P4 could alleviate hypertension in SIRT1^+/− mice and promote the invasion and inhibit the apoptosis of trophoblasts. (A–E) The embryo-resorption rate (A), the weight of the placenta (B), and the weight of the live fetus (C) in vehicle (n = 8), Met (1/2) (n = 3), Met (n = 5), and P4 (n = 3) groups. (D) ΔBP (late PG—basic condition) in vehicle (n = 8), Met (1/2) (n = 3), Met (n = 5), and P4 (n = 3) groups. (E) The SBP at basic condition, early PG, mid PG, late PG from vehicle (n = 8), Met (1/2) (n = 3), Met (n = 5), and P4 (n = 3) groups. (F,G) The invasion ability of Transwell assay in vehicle, Met (F), and P4 (G) groups of control group. (H) Western blot analysis of SIRT1 protein levels in trophoblasts of SIRT1 KD and control groups. (I) The invasion ability of Transwell assay of vehicle and P4 groups in SIRT1 KD trophoblasts. (J) Statistics of migrating cells. (K) The proliferation function checked by CCK8 at 24 h and 48 h treated with P4 (concentration: 0, 10⁻⁸, 10⁻⁷, 10⁻⁶, 10⁻⁵, 10⁻⁴ mol/L) in SIRT1 KD trophoblasts. (L) The apoptosis assay of vehicle, SRT2104 and P4 groups in SIRT1 KD trophoblasts.

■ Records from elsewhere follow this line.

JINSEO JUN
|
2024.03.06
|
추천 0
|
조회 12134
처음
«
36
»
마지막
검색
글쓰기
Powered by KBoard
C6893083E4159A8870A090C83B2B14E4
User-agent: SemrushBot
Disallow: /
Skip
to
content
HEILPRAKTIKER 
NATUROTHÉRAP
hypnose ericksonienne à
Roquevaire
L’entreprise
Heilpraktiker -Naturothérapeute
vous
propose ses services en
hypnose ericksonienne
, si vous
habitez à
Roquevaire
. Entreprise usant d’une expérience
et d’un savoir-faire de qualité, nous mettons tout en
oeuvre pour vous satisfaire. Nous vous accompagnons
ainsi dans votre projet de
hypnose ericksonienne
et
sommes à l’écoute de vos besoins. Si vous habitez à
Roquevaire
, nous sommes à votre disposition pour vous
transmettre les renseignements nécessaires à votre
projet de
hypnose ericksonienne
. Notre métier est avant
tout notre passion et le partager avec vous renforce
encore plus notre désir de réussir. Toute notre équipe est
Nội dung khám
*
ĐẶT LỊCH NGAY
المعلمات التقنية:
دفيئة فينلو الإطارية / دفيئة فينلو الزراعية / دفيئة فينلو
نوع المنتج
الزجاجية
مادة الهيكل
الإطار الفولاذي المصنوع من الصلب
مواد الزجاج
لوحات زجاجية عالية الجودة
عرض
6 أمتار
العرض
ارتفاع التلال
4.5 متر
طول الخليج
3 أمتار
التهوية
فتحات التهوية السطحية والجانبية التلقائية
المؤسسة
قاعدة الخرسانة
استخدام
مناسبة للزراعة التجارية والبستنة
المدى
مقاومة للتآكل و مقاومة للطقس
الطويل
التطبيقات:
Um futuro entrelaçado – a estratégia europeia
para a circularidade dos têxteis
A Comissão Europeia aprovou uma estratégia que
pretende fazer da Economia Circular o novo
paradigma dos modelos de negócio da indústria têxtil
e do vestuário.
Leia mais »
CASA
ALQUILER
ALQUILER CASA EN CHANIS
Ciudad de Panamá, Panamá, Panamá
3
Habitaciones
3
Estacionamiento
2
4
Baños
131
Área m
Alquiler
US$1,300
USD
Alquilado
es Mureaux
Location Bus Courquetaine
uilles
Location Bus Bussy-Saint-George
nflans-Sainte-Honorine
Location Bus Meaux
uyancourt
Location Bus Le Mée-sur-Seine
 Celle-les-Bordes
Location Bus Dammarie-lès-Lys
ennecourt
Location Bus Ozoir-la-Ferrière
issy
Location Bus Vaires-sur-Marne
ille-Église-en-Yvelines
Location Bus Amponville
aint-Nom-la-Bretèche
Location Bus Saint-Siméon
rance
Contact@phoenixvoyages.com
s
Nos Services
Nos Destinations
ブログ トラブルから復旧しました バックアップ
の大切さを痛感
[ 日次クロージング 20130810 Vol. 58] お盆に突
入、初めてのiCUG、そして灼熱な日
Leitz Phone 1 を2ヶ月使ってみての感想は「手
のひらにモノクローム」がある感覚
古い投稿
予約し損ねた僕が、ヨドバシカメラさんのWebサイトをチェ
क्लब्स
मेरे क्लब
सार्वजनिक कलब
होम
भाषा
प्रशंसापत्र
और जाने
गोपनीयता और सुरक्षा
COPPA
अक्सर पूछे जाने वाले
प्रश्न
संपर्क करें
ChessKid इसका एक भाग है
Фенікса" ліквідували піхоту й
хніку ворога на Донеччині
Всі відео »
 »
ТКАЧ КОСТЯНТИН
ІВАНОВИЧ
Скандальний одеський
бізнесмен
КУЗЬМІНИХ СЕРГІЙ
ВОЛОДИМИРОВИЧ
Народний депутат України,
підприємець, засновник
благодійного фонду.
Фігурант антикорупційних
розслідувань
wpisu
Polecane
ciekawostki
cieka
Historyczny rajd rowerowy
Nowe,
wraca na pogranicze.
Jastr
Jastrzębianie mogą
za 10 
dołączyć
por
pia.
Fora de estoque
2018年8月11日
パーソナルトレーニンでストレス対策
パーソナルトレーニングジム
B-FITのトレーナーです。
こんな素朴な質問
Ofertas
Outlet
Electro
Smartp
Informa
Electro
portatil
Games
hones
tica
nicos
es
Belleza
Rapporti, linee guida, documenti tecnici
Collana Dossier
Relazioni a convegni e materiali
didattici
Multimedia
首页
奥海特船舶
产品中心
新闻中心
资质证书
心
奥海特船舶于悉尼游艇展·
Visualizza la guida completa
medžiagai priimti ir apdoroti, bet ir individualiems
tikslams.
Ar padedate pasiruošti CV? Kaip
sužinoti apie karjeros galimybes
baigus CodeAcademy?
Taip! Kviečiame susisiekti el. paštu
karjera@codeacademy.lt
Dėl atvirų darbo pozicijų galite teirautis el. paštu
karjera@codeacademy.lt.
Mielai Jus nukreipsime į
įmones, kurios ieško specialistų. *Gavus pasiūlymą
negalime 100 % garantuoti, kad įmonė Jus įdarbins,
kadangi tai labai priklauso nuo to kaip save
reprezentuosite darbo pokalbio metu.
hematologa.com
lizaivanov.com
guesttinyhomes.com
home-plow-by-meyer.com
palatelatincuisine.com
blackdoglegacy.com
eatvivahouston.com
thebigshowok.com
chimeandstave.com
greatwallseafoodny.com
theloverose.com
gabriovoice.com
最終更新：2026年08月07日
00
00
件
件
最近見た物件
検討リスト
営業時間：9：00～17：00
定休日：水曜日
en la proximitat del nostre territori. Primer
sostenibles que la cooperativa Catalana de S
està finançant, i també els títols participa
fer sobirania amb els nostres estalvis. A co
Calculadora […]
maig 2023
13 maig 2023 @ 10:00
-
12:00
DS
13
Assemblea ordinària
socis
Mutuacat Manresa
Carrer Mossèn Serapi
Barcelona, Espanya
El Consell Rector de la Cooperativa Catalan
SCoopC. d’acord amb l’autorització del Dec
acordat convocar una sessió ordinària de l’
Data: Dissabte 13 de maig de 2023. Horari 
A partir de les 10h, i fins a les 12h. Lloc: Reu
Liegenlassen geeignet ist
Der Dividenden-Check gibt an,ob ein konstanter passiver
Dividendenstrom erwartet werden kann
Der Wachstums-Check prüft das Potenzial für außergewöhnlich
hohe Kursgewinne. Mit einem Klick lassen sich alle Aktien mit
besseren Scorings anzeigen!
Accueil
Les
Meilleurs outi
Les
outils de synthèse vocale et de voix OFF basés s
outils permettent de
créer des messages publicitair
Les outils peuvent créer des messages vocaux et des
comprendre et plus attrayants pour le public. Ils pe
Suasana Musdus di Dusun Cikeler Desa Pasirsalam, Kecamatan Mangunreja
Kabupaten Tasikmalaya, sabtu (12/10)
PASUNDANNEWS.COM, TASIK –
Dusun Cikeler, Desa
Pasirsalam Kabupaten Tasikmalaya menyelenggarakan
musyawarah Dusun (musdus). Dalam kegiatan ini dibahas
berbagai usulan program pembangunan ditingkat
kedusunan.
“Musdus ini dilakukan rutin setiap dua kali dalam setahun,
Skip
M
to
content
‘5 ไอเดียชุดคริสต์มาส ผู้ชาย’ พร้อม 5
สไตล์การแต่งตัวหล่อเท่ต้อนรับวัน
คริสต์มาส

Error bars, mean ± SD. The data were analyzed by one-way ANOVA (and nonparametric or mixed) and unpaired Student’s test (and nonparametric tests). * p < 0.05; ** p < 0.01; *** p < 0.001; **** p < 0.0001, ns: no significance.

Figure 5

Summary diagram. (A)SIRT1 knockdown (SIRT1^+/−) mice showed typical pre-eclampsia-like symptoms, such as hypertension, kidney injury, FGR, and placental pathology. These performances could be improved after intraperitoneal injection of SIRT1 agonist SRT2104 and P4. Metformin could also reduce the elevated blood pressure, but caused FGR. (B) Additionally, P4 could promote the invasion and inhibit the apoptosis of trophoblasts. (PE: pre-eclampsia; FGR: fetal growth restriction; P4: progesterone; Met: metformin.).